Costs to consider for EMR implementation


Despite what most EMR vendors may want you to believe, there is more to budget for than monthly costs along with the initial training and implementation fees. While costs have decreased significantly over the last few years, most EMRs still require a small fortune. Many providers still rank cost as the highest in hurdles to adoption and while the government may incentivize EMR adoption through meaningful use, the initial investment is still to be paid by the provider alone.

Research and Analysis (Sunk Cost)

What most providers do not account for is the opportunity cost of researching and analyzing the EMR product. While for some it may just translate into free time and hectic schedules, for others it may require sacrificing available time slots for patients, resulting in business loss. One should also include the cost for visiting onsite references, hiring staff overtime for analysis or consultation fees.

Hardware Costs

Most EMR vendors are able to provide hardware specifications for optimum results. While Software as a Service (SaaS) model for EMRs may reduce the upfront spending, those shifting from paper will still need to set up exam rooms and nurse stations. Recognized EMR vendors often work with hardware vendors to provide their clients with discounted deals and bulk buys.

Software Costs

EMR users are required to pay licensing cost, either upfront for a client server model or on a monthly basis for SaaS based product. Physician’s assistant and Nurses may also require separate user licenses apart from the provider’s own.
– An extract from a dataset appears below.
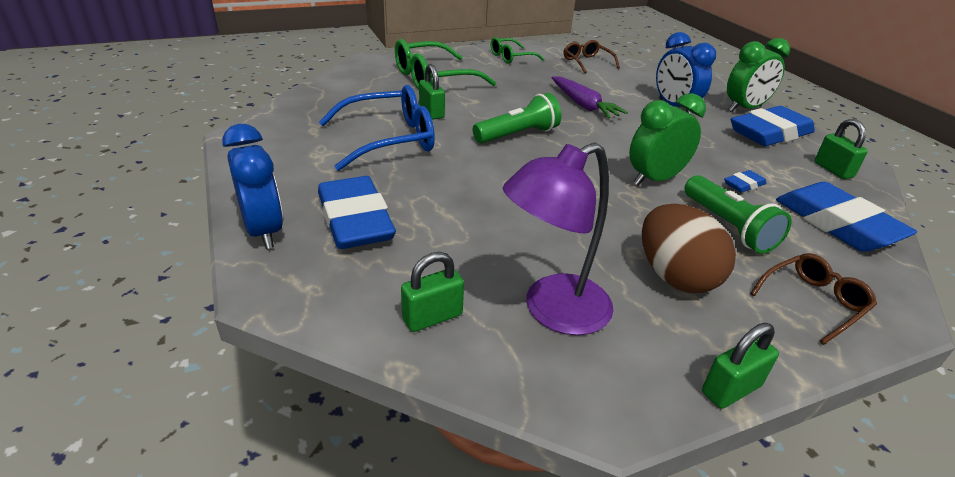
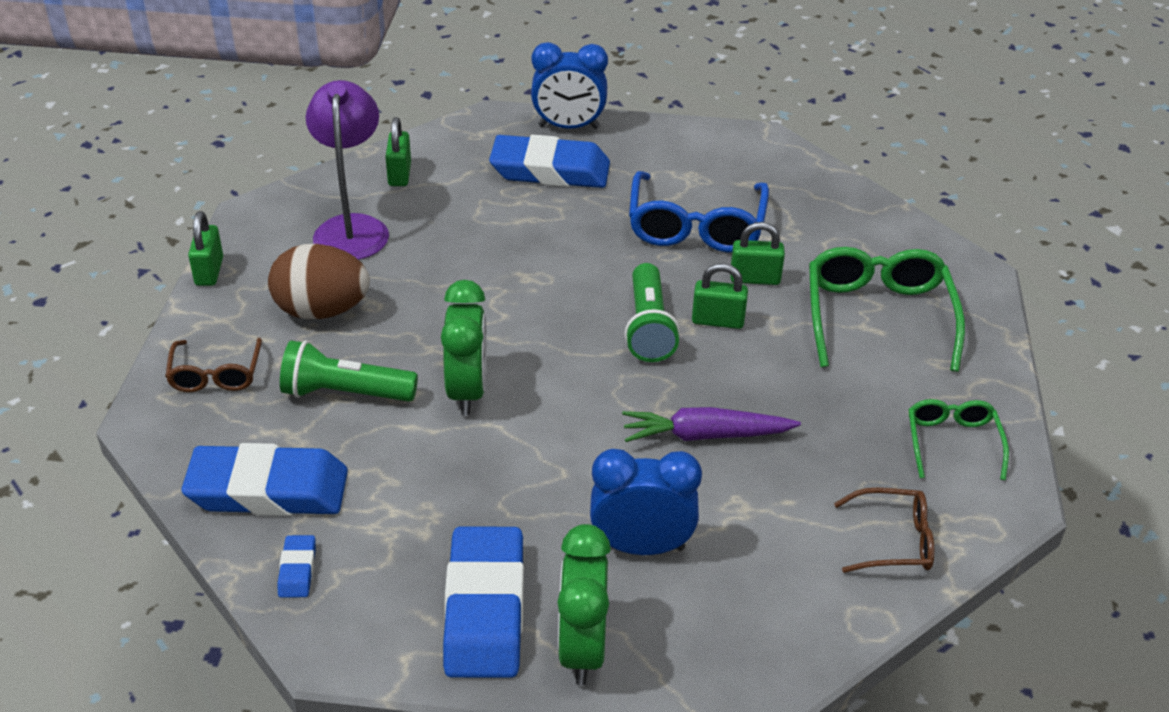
camera: 120 degrees right, 5 degrees up
blue eraser [724,170,766,193] -> blue eraser moved to [278,535,316,598]
green padlock [815,119,868,179] -> green padlock moved to [692,263,748,329]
The upfront licensing cost for a client based server can range between $5000-25000 depending on the solution and user base while some hospital based vendors may even charge in excess. SaaS based EMR vendors usually charge around an average of $500 per license.

Training and Implementation Costs

The training and implementation costs can vary significantly from vendor to vendor.  Most EMR vendors prefer to train providers through remote desktop access, because not only is it more cost effective but flexible too. Sessions can be configured to suit the user requirements, while personal sessions can be set up at the discretion of the user, independent of location. However, most practices still prefer onsite training which may cost more but help smoothen the implementation process itself. Training hours can be billed somewhere from $100-300 dependent on the method and vendor.

Support and Maintenance 

Hospitals and large care corporations are able to hire dedicated staff to provide ongoing assistance when and wherever required. However, EMR vendors especially for SaaS based products are able to provide offsite support through telecommunication and online portals. This method is more cost effective in most cases and one of the major reasons driving the adoption of SaaS based EMRs. These costs however do not include hardware maintenance in most cases which then would have to be arranged independently by the provider if required.

Other ongoing costs

It is important for the provider to consider other miscellaneous expenditure that may or may not be required during or after the EMR implementation. These can include hardware and software upgrades, new employee training, additional feature requests and customizations.